Statement of Commissioner Orson Swindle Concurring in Part and
Dissenting in Part
I support the allegations in the complaint that Xpics Publishing, Inc. and the other defendants engaged in deceptive acts or practices in violation of Section 5 of the FTC Act by representing to visitors to their pornographic web sites that they were requesting the visitors' credit card information only to verify that the visitors were of legal age to view the pornographic materials. In fact, defendants were requesting such information not only for age verification but also in order to charge monthly fees to the visitors' credit cards. I also support the allegations that defendants violated Section 5 by misrepresenting their free trial period, cancellation, and refund policies and violated the Truth in Lending Act by failing to credit consumers' credit card accounts within seven days of forgiving a debt for services.
The stipulated final judgment and order for permanent injunction and consumer redress prohibits defendants from making the same types of misrepresentations as alleged in the complaint and from engaging in unauthorized billing. It also prohibits defendants from requesting any payment information, except for the purpose of age verification, before ensuring that the consumer has accessed and agreed through a check-off procedure to the material terms and conditions of the transaction. I find these requirements reasonably related to the violations alleged in the complaint and therefore support them.

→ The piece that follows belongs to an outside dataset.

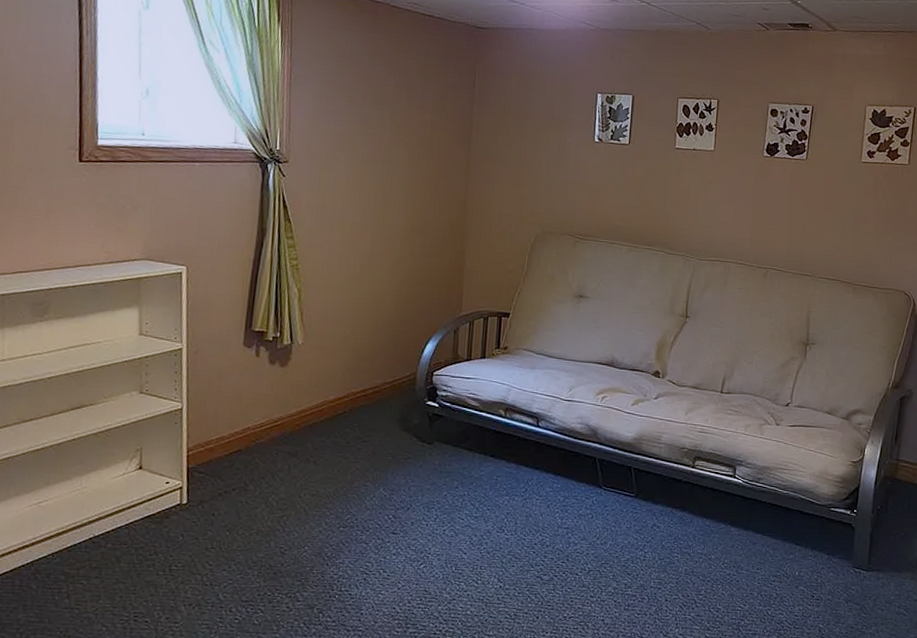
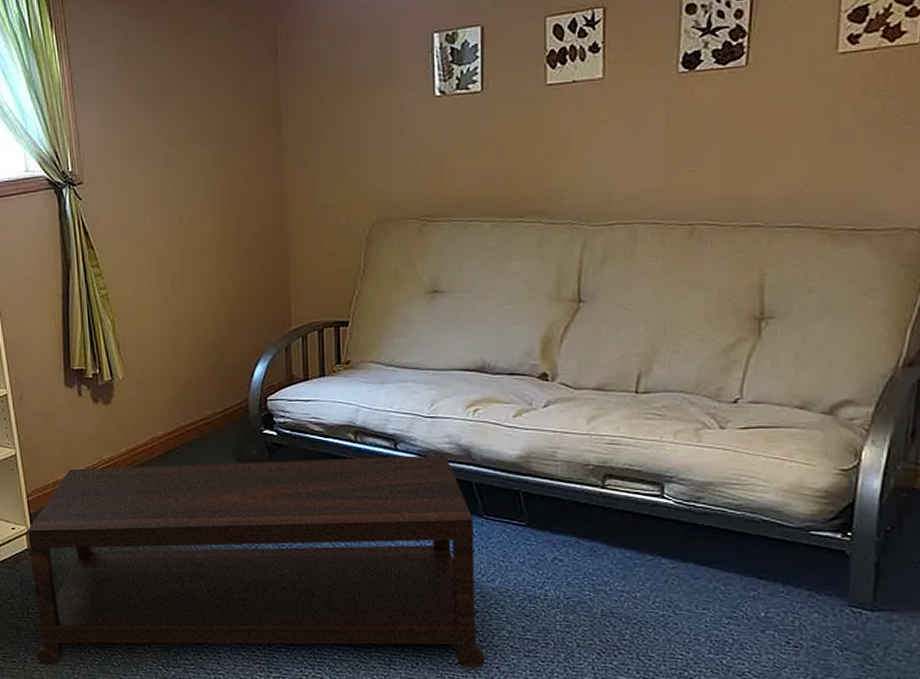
coffee table: none [172,426,594,625] -> present [27,455,485,669]

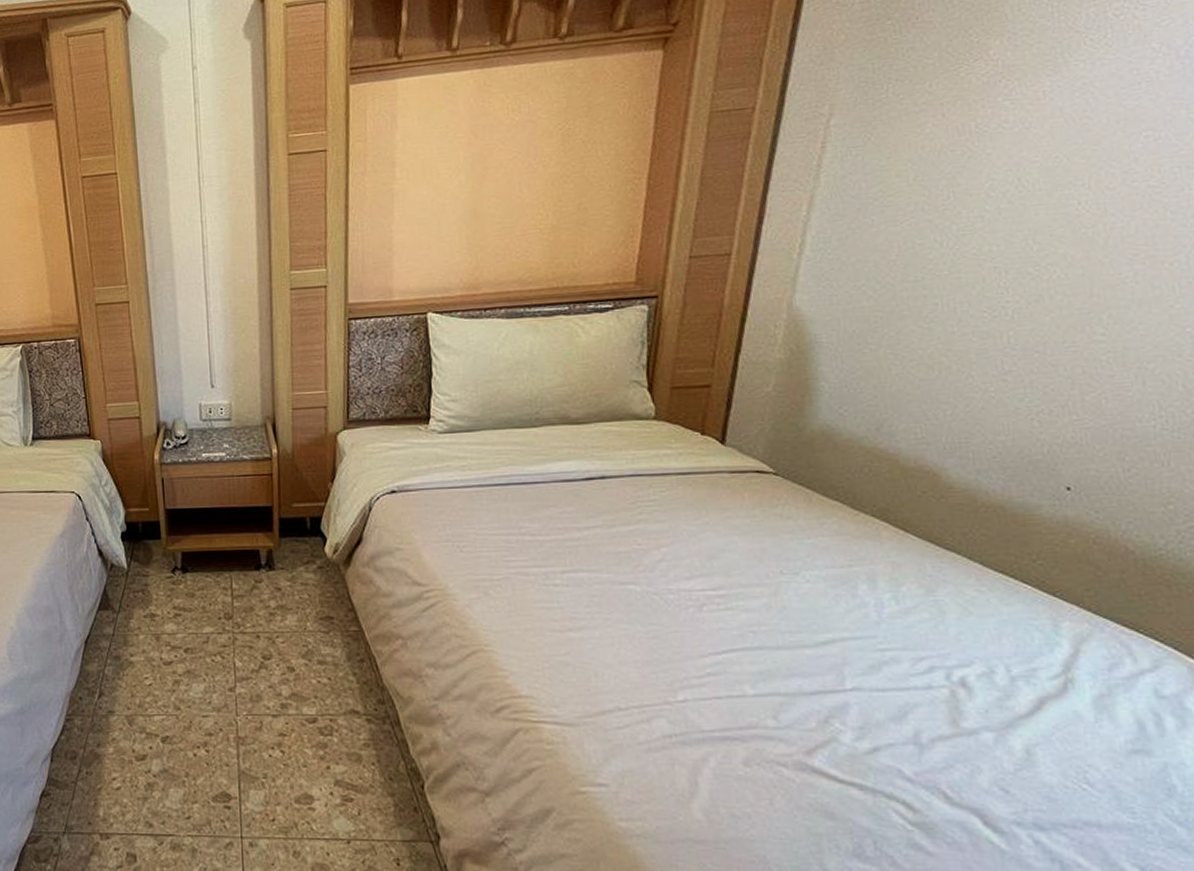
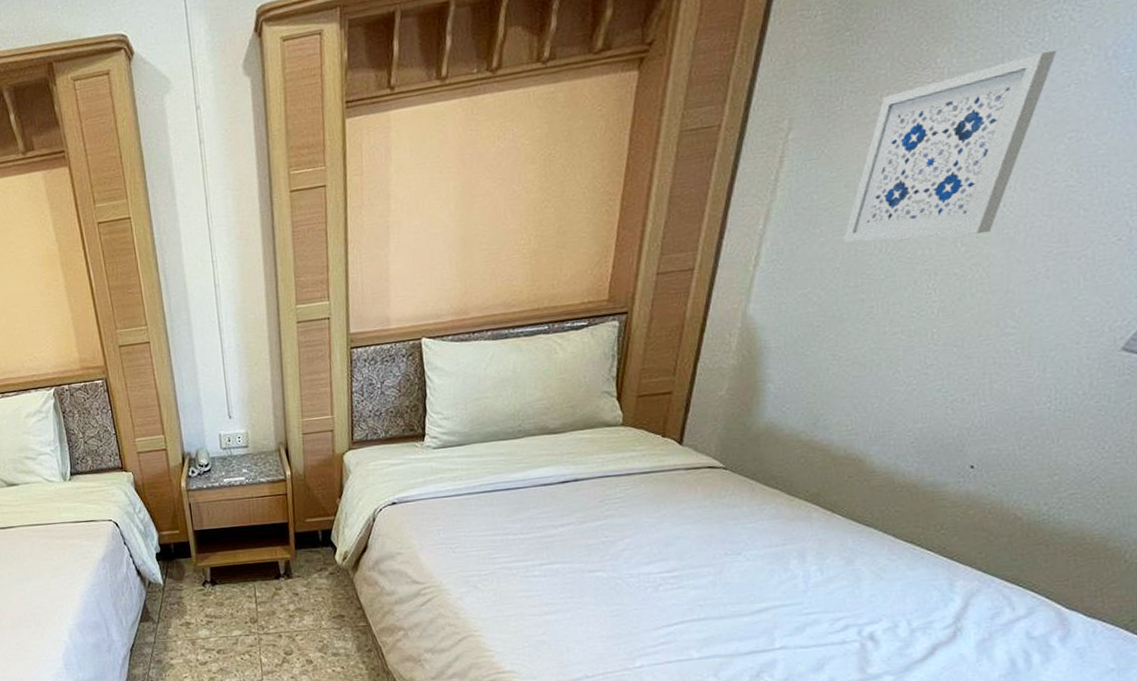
wall art: none [898,48,1123,235] -> present [843,50,1058,243]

Part II.E. of the stipulated final judgment and order, however, also requires defendants to give consumers an opportunity to indicate whether they authorize defendants to transfer to a third party any payment or billing information provided by the consumer. Defendants must also inform the consumer of what information they are collecting, their intended use of the information, and the third parties to whom defendants will disclose the information. Id. The proviso to Part III. of the order also prohibits defendants from transferring certain information -- the consumer's name, zip code, card number, email address, billing address, and card expiration date -- without obtaining the consumer's consent through the check-off procedure. I do not believe that the complaint allegations support the imposition of these requirements, which are related generally to consumers' privacy rather than specifically to protecting them from unauthorized billing.
At its core, the complaint alleges that defendants made an implied representation that they would use the credit card information only to verify age and that this representation was false because defendants also used their customers' billing information to place unauthorized charges on their credit cards. There is no allegation that defendants transferred consumers' billing information, or other personal information, to third parties.(1) I object to the privacy provisions in the order because they are not reasonably related to the complaint allegations, which do not implicate privacy concerns but merely involve misrepresentations and unauthorized billing violations. In the absence of a transfer of information to a third party, I do not believe that a false claim as to how billing information will be used internally is sufficient to justify imposing privacy requirements.(2) Accordingly, I dissent from Part II.E. and from the proviso to Part III. of the proposed order.
1. Asking the credit card issuer to place a charge on a customer's account is not a disclosure of billing information to a third party. The credit card issuer already has the consumer's name, account number, and other information with the full knowledge and consent of the consumer.
2. In certain exceptional circumstances, a misrepresentation as to how a firm will use personal information internally may warrant limited privacy requirements in an order. See Liberty Financial Cos., Inc., Dkt. No. C-3891 (1999) (misrepresentation that financial information obtained from children would be maintained in an anonymous manner).